Bauprojekt Schulzentrum Sieglar

Bauakustische Bestandsaufnahme und Lüftungstechnik

Stellt sich die Frage „Sanierung oder Neubau?“ sind Bestandsaufnahmen als Entscheidungsgrundlage wichtig. Beim Schulzentrum Sieglar in Troisdorf stellte sich zudem die Aufgabe, eine Lösung für den nicht mehr zeitgemäßen bauakustischen Zustand zu finden. Zudem sollte gleich noch eine Lösung für die Lüftung der Schule gefunden werden, da mit einer reinen Fensterlüftung die CO2-Grenzwerte nur schwer bis nicht einzuhalten sind.

Das in den 1970er Jahren entstandene Schulzentrum Sieglar stellt aus städtebaulicher Sicht ein wichtiges Bindeglied zwischen den Stadtteilen Sieglar und Rotter See dar. Aber auch für die Bildungslandschaft der Stadt besitzt das als offenes Campusgelände konzipierte Schulensemble eine wichtige Bedeutung. So werden die zentralen Bildungs- und Sporteinrichtungen, wie Mensa, Aula, Bibliothek und Sporthalle nicht nur von den ansässigen Schulen, sondern auch von der Öffentlichkeit genutzt. Weil diese inzwischen in die Jahre gekommen waren, entschied sich die Stadt Troisdorf nach umfangreicher Analyse und Abwägung der Fragestellung „sanieren oder neu bauen?“, einen Architektenwettbewerb zur Realisierung eines Neubaus auszuloben. Das Architektur- und Ingenieurbüro pbr Planungsbüro Rohling AG ging als Zweitplatzierter aus dem Wettbewerb hervor, konnte das nachfolgende VgV-Verfahren für sich entscheiden und erbringt nun die Gesamtplanung für das neue Schulzentrum. Ziel der Maßnahme ist es, einen modernen Lern- und Lebensort zu entwickeln, der auch vor dem Hintergrund sich verändernder pädagogischer Konzepte Bestand hat. Zugleich sollen mit dem neuen Ensemble Wechselbezüge zwischen den Stadtteilen und dem Schulzentrum noch stärker ausgebaut und die Angebote räumlich und funktional noch besser vernetzt werden.

_AUFGABENSTELLUNG_.
**A.** Prüfe, ob diese Aussagen mit dem Text zum Schulzentrum Sieglar übereinstimmen, und beantworte jede mit Ja oder Nein samt den entscheidenden Worten des Textes als genauem Zitat: (i) Das Schulzentrum Sieglar entstand in den 1970er Jahren. (ii) Die pbr Planungsbüro Rohling AG belegte im Architektenwettbewerb den ersten Platz. (iii) Mensa, Aula, Bibliothek und Sporthalle werden ausschließlich von den ansässigen Schulen genutzt.
**B.** Gib aus dem Text zum Schulzentrum Sieglar den Abschnitt von „Bauakustische Bestandsaufnahme und“ bis einschließlich „nicht einzuhalten sind.“ unverändert wieder.

_DATENAUSZÜGE_.

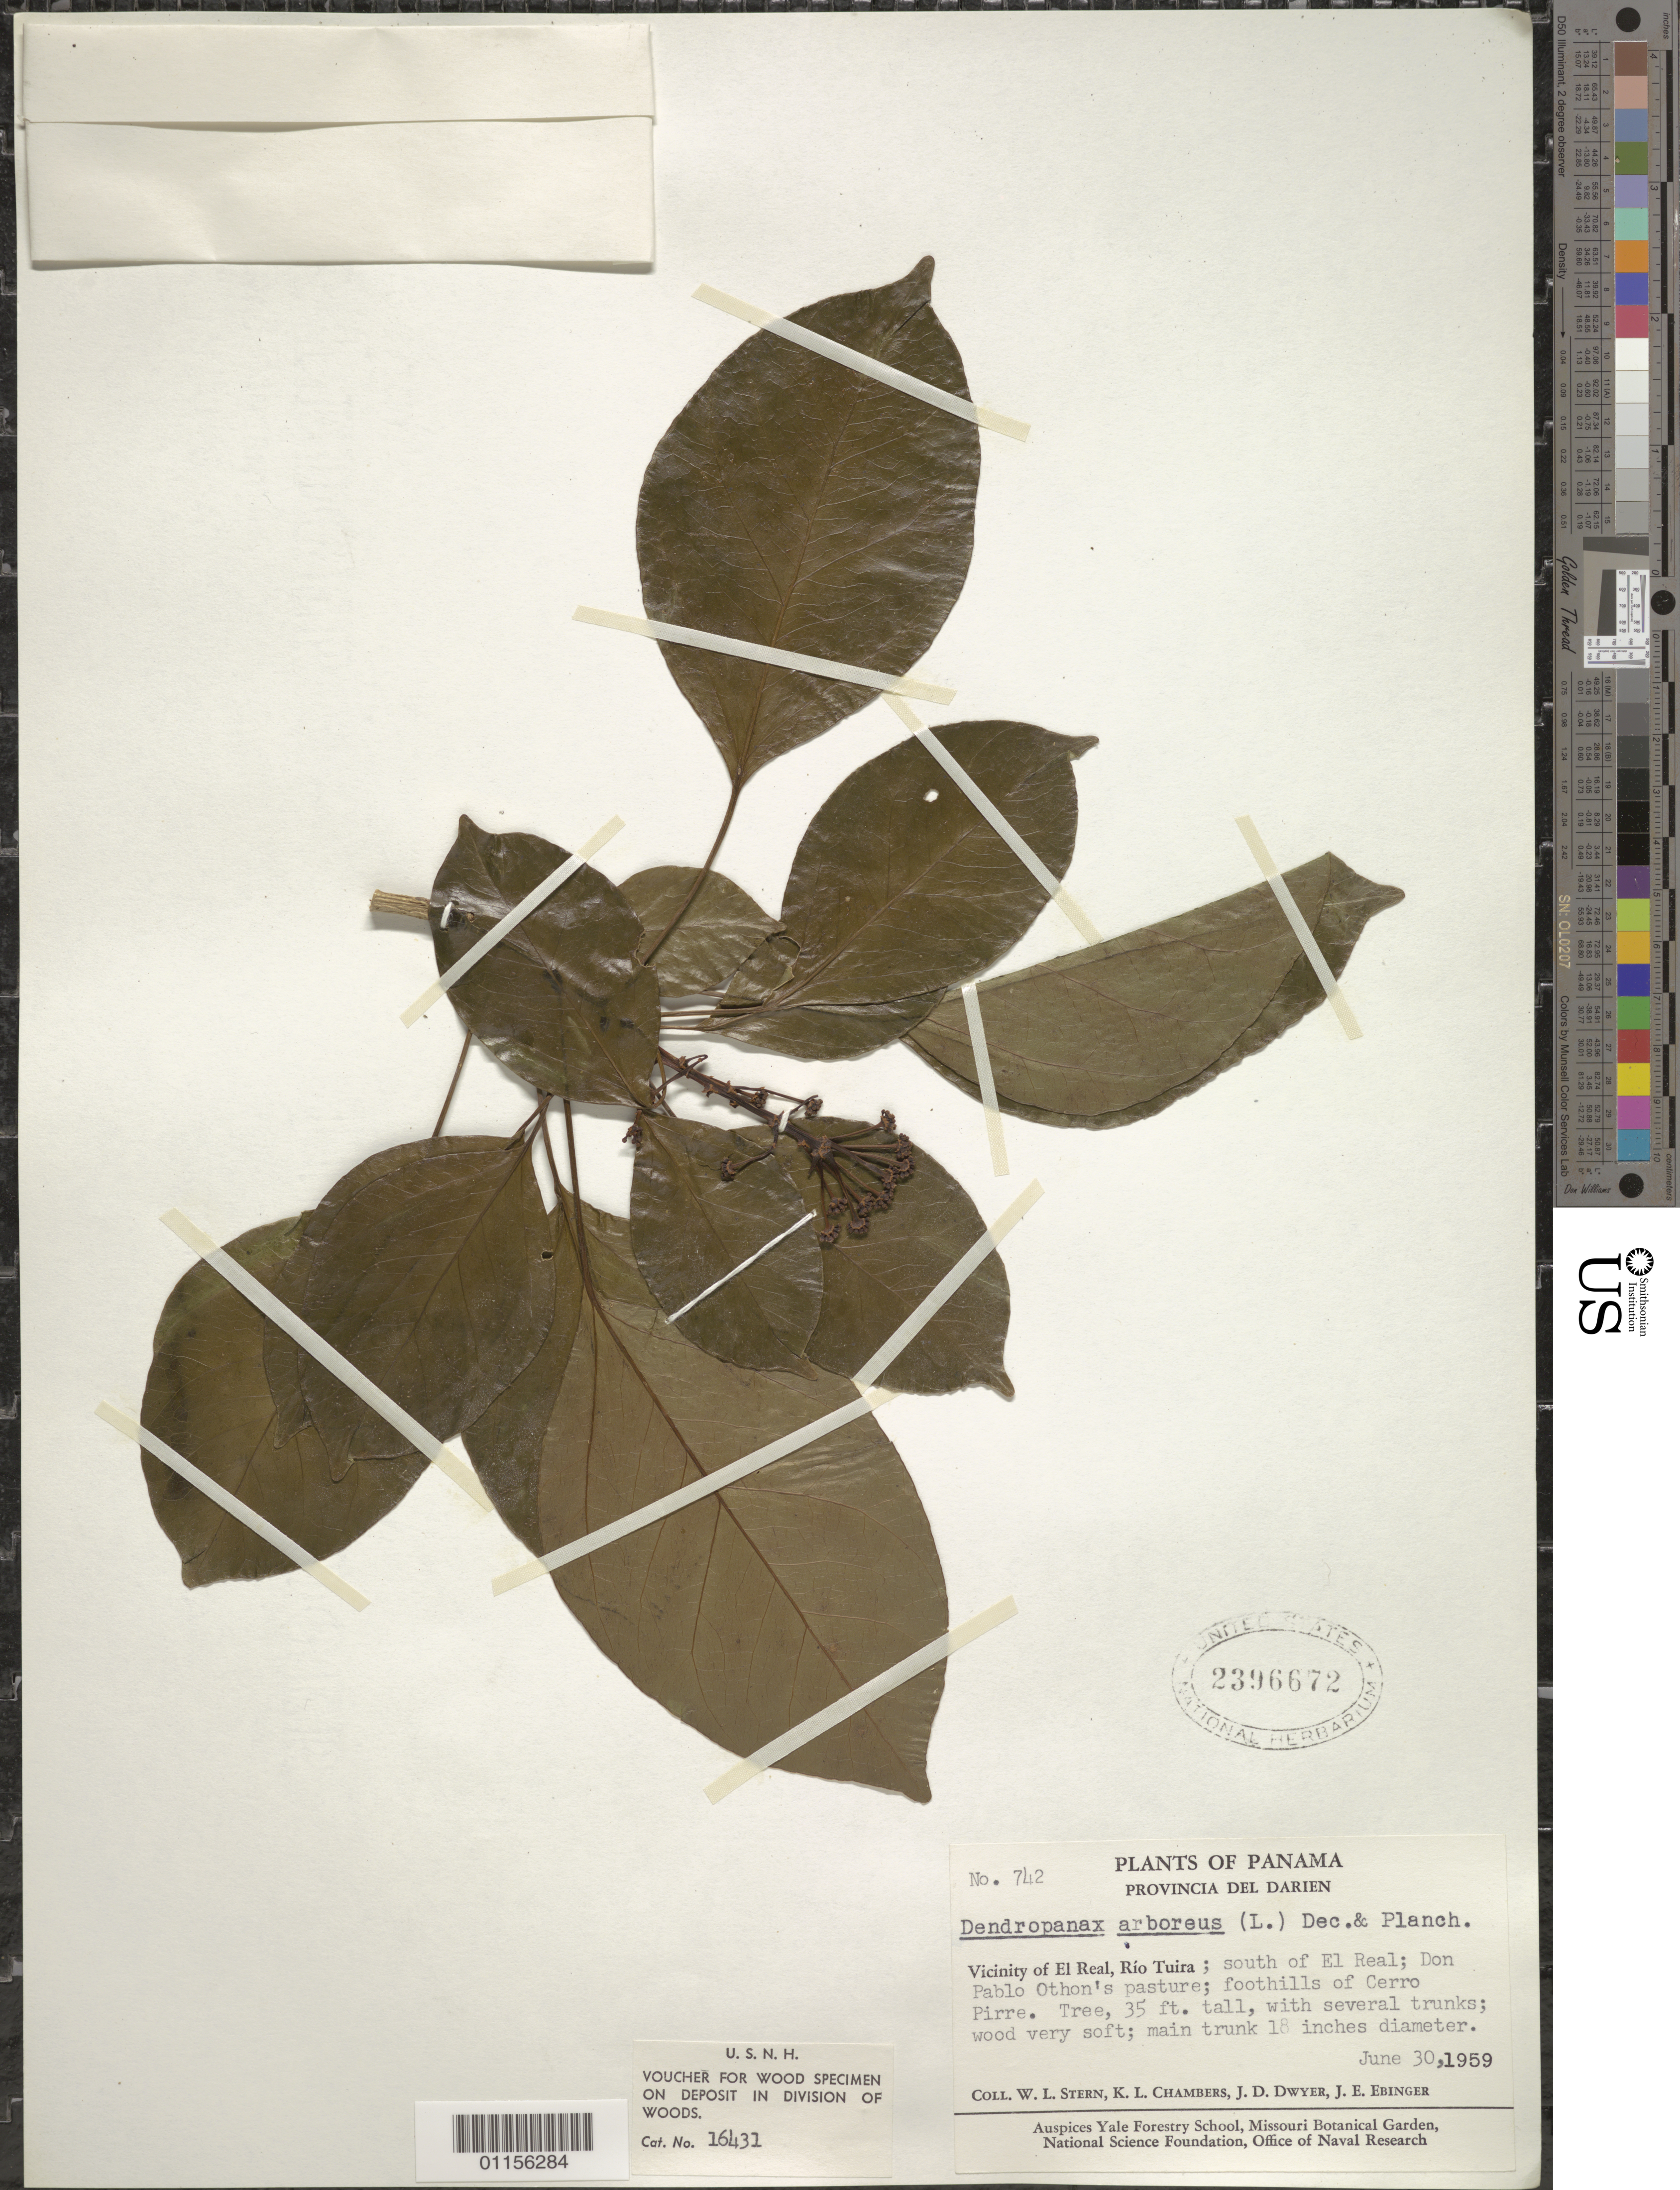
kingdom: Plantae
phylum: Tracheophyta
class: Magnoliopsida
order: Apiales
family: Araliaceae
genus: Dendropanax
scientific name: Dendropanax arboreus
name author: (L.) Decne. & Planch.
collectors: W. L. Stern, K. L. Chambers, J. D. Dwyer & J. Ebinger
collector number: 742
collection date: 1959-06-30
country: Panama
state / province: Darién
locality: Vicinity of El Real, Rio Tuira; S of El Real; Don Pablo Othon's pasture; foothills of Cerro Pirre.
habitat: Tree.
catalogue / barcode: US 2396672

_LÖSUNGEN_.
**A.**
(i) Ja: „Das in den 1970er Jahren entstandene Schulzentrum Sieglar“
(ii) Nein: „ging als Zweitplatzierter aus dem Wettbewerb hervor“
(iii) Nein: „nicht nur von den ansässigen Schulen, sondern auch von der Öffentlichkeit genutzt“

**B.**
Bauakustische Bestandsaufnahme und Lüftungstechnik

Stellt sich die Frage „Sanierung oder Neubau?“ sind Bestandsaufnahmen als Entscheidungsgrundlage wichtig. Beim Schulzentrum Sieglar in Troisdorf stellte sich zudem die Aufgabe, eine Lösung für den nicht mehr zeitgemäßen bauakustischen Zustand zu finden. Zudem sollte gleich noch eine Lösung für die Lüftung der Schule gefunden werden, da mit einer reinen Fensterlüftung die CO2-Grenzwerte nur schwer bis nicht einzuhalten sind.